PowerDB-IR – Scalable Information Retrieval and Storage with a Cluster of Databases

  • Authors:
  • Torsten Grabs;Klemens Böhm;Hans-Jörg Schek

  • Affiliations:
  • ETH Zürich, Database Research Group, Institute of Information Systems, Zürich, Switzerland;Otto-von-Guericke-Universität Magdeburg, Department of Computer Science, Magdeburg, Germany;ETH Zentrum IFW C49.2, Institut für Informationssysteme, Haldeneggsteig 4, 8092 Zürich, Switzerland

  • Venue:
  • Knowledge and Information Systems
  • Year:
  • 2004

Quantified Score

Hi-index 0.00

Visualization

Abstract

Our objective is a scalable infrastructure for information retrieval (IR) with up-to-date retrieval results in the presence of updates. Timely processing of updates is important with novel application domains such as e-commerce. These issues are challenging, given the additional requirement that the system must scale well. We have built PowerDB-IR, a system that has the characteristics sought. This article describes its design, implementation, and evaluation. We follow a three-tier architecture with a database cluster as the bottom layer for storage management. The rationale for a database cluster is to ‘scale out’, i.e., to add further cluster nodes, whenever necessary for better performance. The middle tier provides IR-specific retrieval and update services. We deploy state-of-the-art middleware software to coordinate the cluster and to invoke IR-specific components. PowerDB-IR extends the middleware layer with service decomposition and parallelisation. PowerDB-IR has the following features: It supports state-of-the-art retrieval models such as vector space retrieval. It allows documents to be inserted and retrieved concurrently and ensures up-to-date retrieval results with almost no overhead.
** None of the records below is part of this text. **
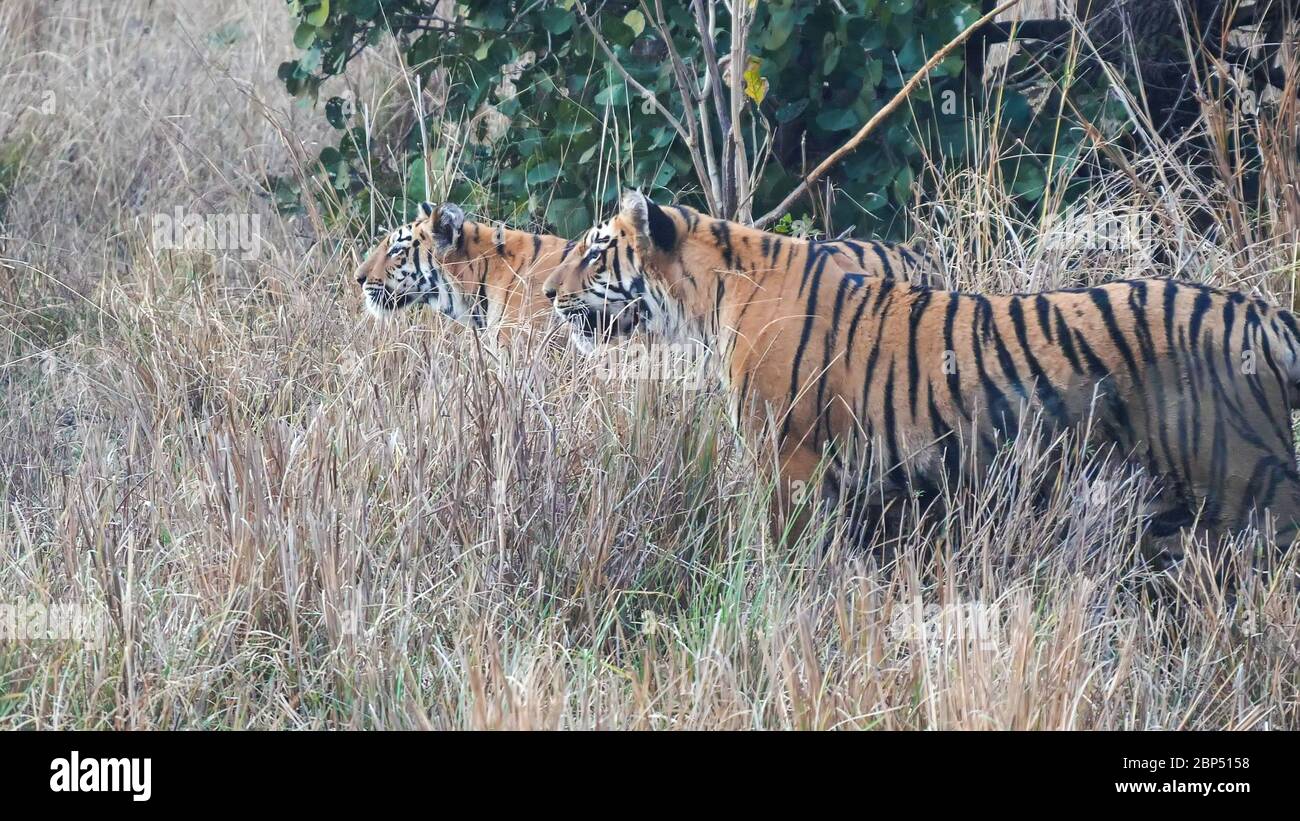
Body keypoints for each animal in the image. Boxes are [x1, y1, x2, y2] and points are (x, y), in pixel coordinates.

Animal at [543, 190, 1300, 556]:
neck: (707, 302)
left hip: (1249, 490)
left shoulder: (787, 461)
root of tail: (1263, 315)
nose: (547, 293)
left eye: (595, 251)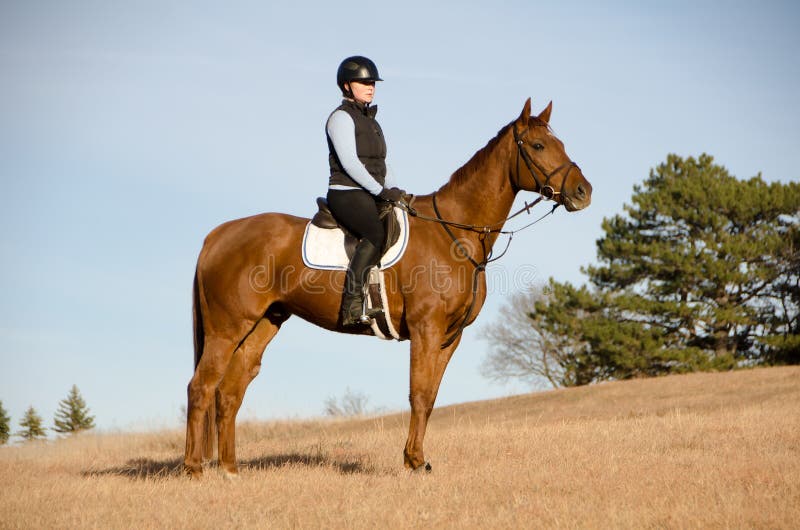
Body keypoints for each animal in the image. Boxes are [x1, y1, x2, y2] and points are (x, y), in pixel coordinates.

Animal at [184, 99, 592, 474]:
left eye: (560, 142)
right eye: (537, 145)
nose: (583, 191)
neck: (453, 233)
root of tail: (217, 234)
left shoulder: (450, 337)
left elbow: (431, 397)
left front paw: (417, 459)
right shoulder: (427, 329)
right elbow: (419, 394)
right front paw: (414, 461)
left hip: (262, 325)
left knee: (230, 392)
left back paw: (230, 470)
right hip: (226, 329)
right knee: (201, 387)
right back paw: (194, 469)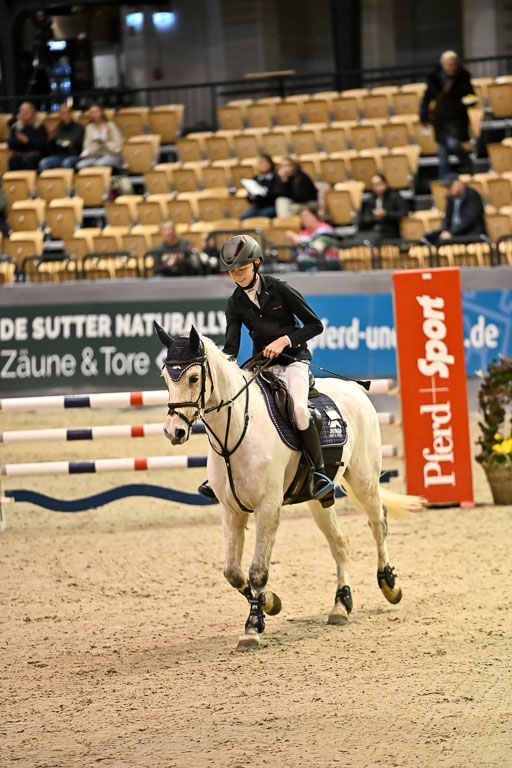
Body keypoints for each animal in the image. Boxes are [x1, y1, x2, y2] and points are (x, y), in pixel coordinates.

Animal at [154, 323, 423, 651]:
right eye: (166, 377)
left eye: (193, 378)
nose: (174, 432)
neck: (236, 432)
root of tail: (355, 390)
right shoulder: (232, 511)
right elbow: (233, 573)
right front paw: (270, 604)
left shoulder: (268, 508)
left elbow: (258, 571)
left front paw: (252, 628)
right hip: (319, 498)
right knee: (340, 542)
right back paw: (340, 605)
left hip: (364, 479)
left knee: (378, 523)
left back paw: (389, 584)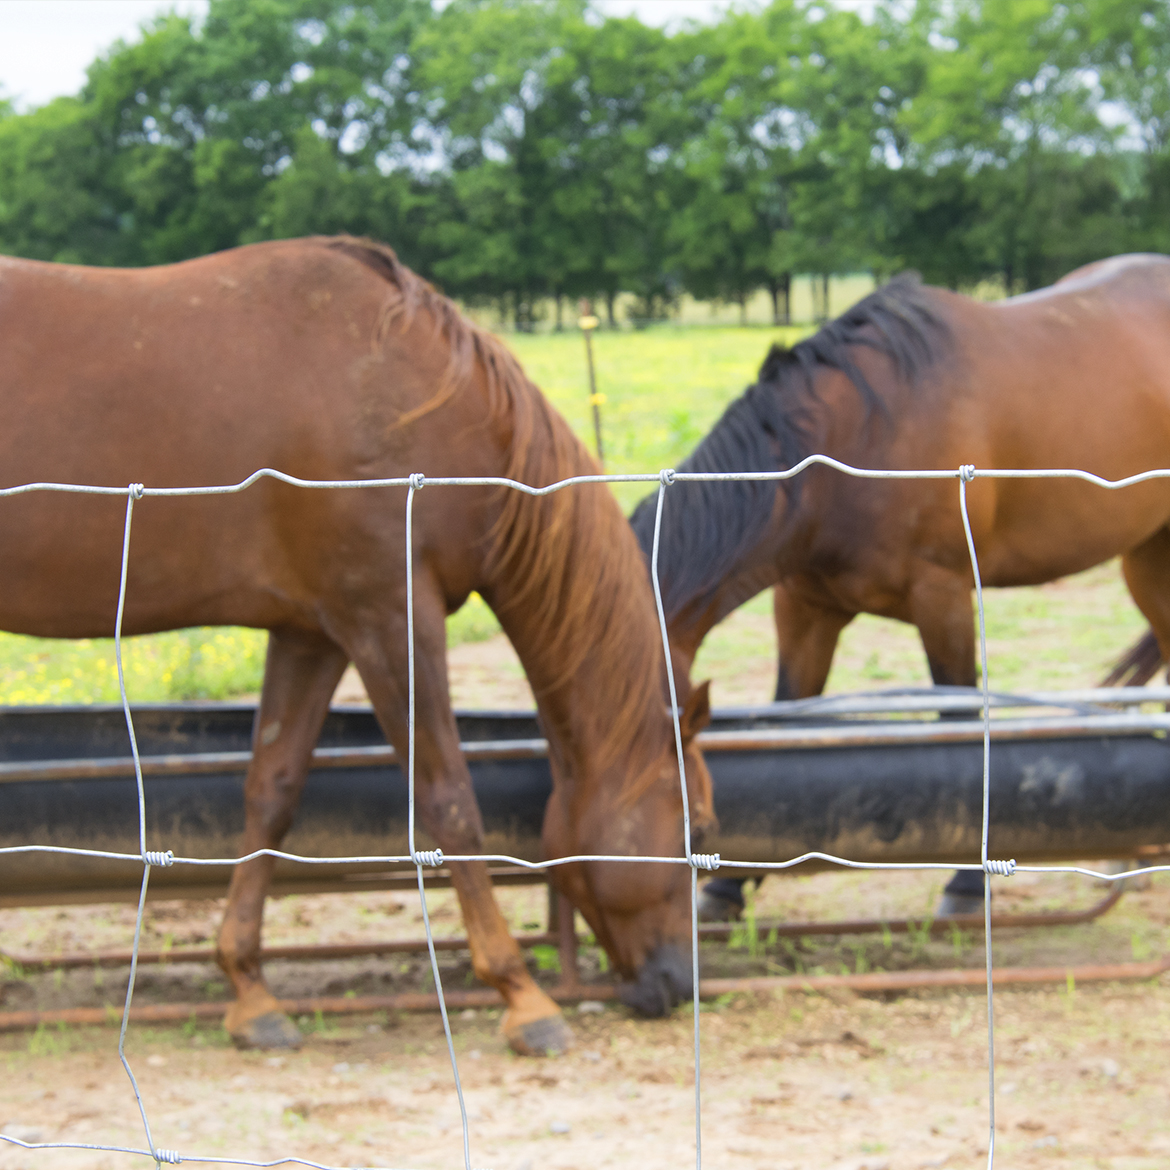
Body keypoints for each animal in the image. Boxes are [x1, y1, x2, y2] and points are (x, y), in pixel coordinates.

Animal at [0, 235, 711, 1053]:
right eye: (699, 828)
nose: (678, 984)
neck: (423, 400)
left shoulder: (311, 633)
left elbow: (272, 793)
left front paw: (250, 990)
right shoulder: (390, 618)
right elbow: (448, 800)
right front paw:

PowerDB-IR ensures the correctness of global concurrency and recovery. Alternative physical data organisation schemes and respective query processing techniques provide adequate performance for different workloads and database sizes. Scaling out the database cluster yields higher throughput and lower response times. We have run extensive experiments with PowerDB-IR using several commercial database systems as well as different middleware products. Further experiments have quantified the effect of transactional guarantees on performance. The main result is that PowerDB-IR shows surprisingly good scalability and low response times.